What is less well-known is the growing extent to which stories are stopped, through the courts, from appearing. 'Almost every week,' writes Geoffrey Robertson, QC, and Andrew Nichol in the latest edition of Media Law, published this year, 'at secret hearings in the High Court, judges are asked to issue injunctions against the media. An injunction imposes prior restraint, by stopping presses from rolling and film from running.' Another word for it is censorship. It is outlawed in Germany and America. The usual basis for prior restraint in Britain is breach of confidence. The attempt to suppress Spycatcher, where the confidence supposedly related to national security, is only the most celebrated example. The biggest irony of the Mellor case - and the most damning indictment of the present law - is that, if the People's tape had recorded discussions of sensitive government business, the minister could well have stopped publication.

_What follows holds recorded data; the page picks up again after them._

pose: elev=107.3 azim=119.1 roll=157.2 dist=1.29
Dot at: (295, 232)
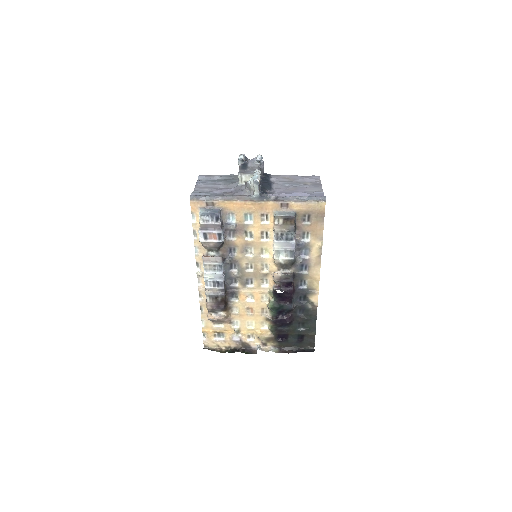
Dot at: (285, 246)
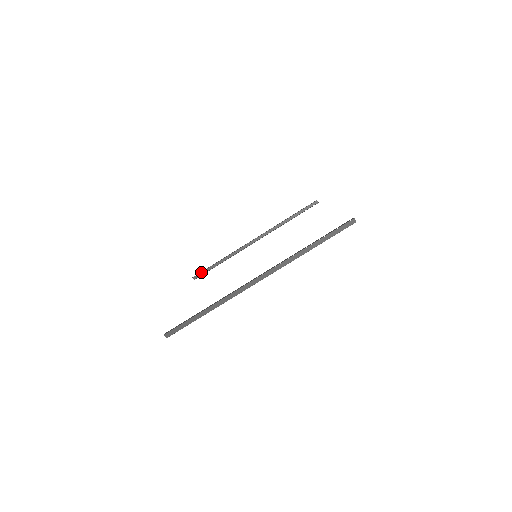
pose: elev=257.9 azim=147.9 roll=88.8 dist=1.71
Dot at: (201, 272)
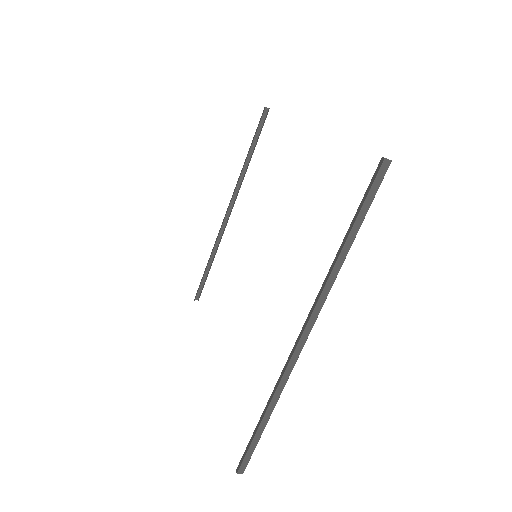
Dot at: occluded
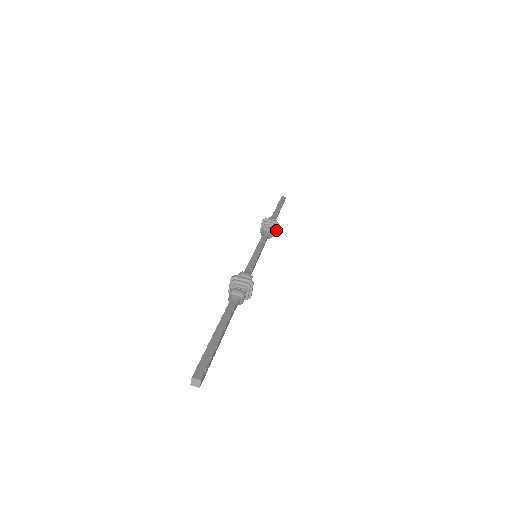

The most spectacular growth is in the use of the ex-parte injunction (where defendants are not present) in cases involving children. The development - almost entirely one of the last five years - has been documented by the late Iain Walker, a Mail on Sunday journalist, in a study for the Journalists' Fellowship Programme at Queen Elizabeth House, Oxford University. The study is a warning to those who favour new privacy laws. Protecting children, like protecting privacy, sounds a laudable aim. The reality, Mr Walker shows, is that the law is used to protect bureaucrats, professionals and politicians.

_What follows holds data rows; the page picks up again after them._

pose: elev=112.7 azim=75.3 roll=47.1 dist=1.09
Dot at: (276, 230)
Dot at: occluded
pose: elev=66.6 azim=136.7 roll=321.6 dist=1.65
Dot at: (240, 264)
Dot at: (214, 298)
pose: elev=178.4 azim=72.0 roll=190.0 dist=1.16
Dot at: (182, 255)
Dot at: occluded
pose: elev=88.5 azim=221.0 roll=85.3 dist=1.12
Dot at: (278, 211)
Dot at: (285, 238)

In Rochdale in 1990, for example, social workers and police took 21 children from a council estate into care. The parents were not given any reasons but, it turned out, social workers believed children were the victims of 'satanic abuse'. A series of ex-parte injunctions prohibited 'the solicitation or publication of any information about the circumstances of or the reasons for these proceedings'. Journalists were barred from approaching a list of individuals which included social workers, police officers, foster parents, doctors, and nurses. The parents were themselves barred from discussing what happened with outsiders. 'The parents had been plunged into a bewildering and agonising controversy,' Mr Walker wrote. 'They found no one, aside from solicitors, to whom they could effectively turn for advice and support: not their local newspaper, their priest, nor their local councillor. Freedom of speech had suddenly become the most vital thing in their lives.'

All this was supposed to prevent any information appearing that could allow newspaper readers (who, the law seems to assume, have the deductive powers of a Sherlock Holmes) to identify the children. Yet the children's names - and rumours about why they had been taken from their parents - were known to almost everybody in the neighbourhood. In effect, the law, far from protecting children, allowed the actions of officials who removed them from their homes to pass without public scrutiny.

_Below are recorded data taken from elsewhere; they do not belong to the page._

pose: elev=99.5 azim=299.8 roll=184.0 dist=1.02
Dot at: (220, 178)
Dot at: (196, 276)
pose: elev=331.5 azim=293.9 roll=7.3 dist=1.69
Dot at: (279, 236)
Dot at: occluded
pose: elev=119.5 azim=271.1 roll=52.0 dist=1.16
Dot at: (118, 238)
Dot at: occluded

Mr Walker's study includes several other cases where public discussion of policies involving surrogate motherhood and fostering, as well as child abuse, was severely restricted. Since January 1987, the publisher of the Daily Mail and Mail on Sunday had been served with 67 ex-parte injunctions.

A legitimate wish to prevent children's names appearing in newspapers has been extended to a restraint not just on publication but also on inquiry. As Mr Walker puts it, 'in certain circumstances, it has become illegal to ask a question'. Thus are important freedoms eroded and press shackles tightened. Mr Mellor has spoken of the 'last chance saloon' for the press; but we are also dangerously close to the last chance saloon for the liberty - 'to know, to utter and to argue' - that Milton valued above all liberties.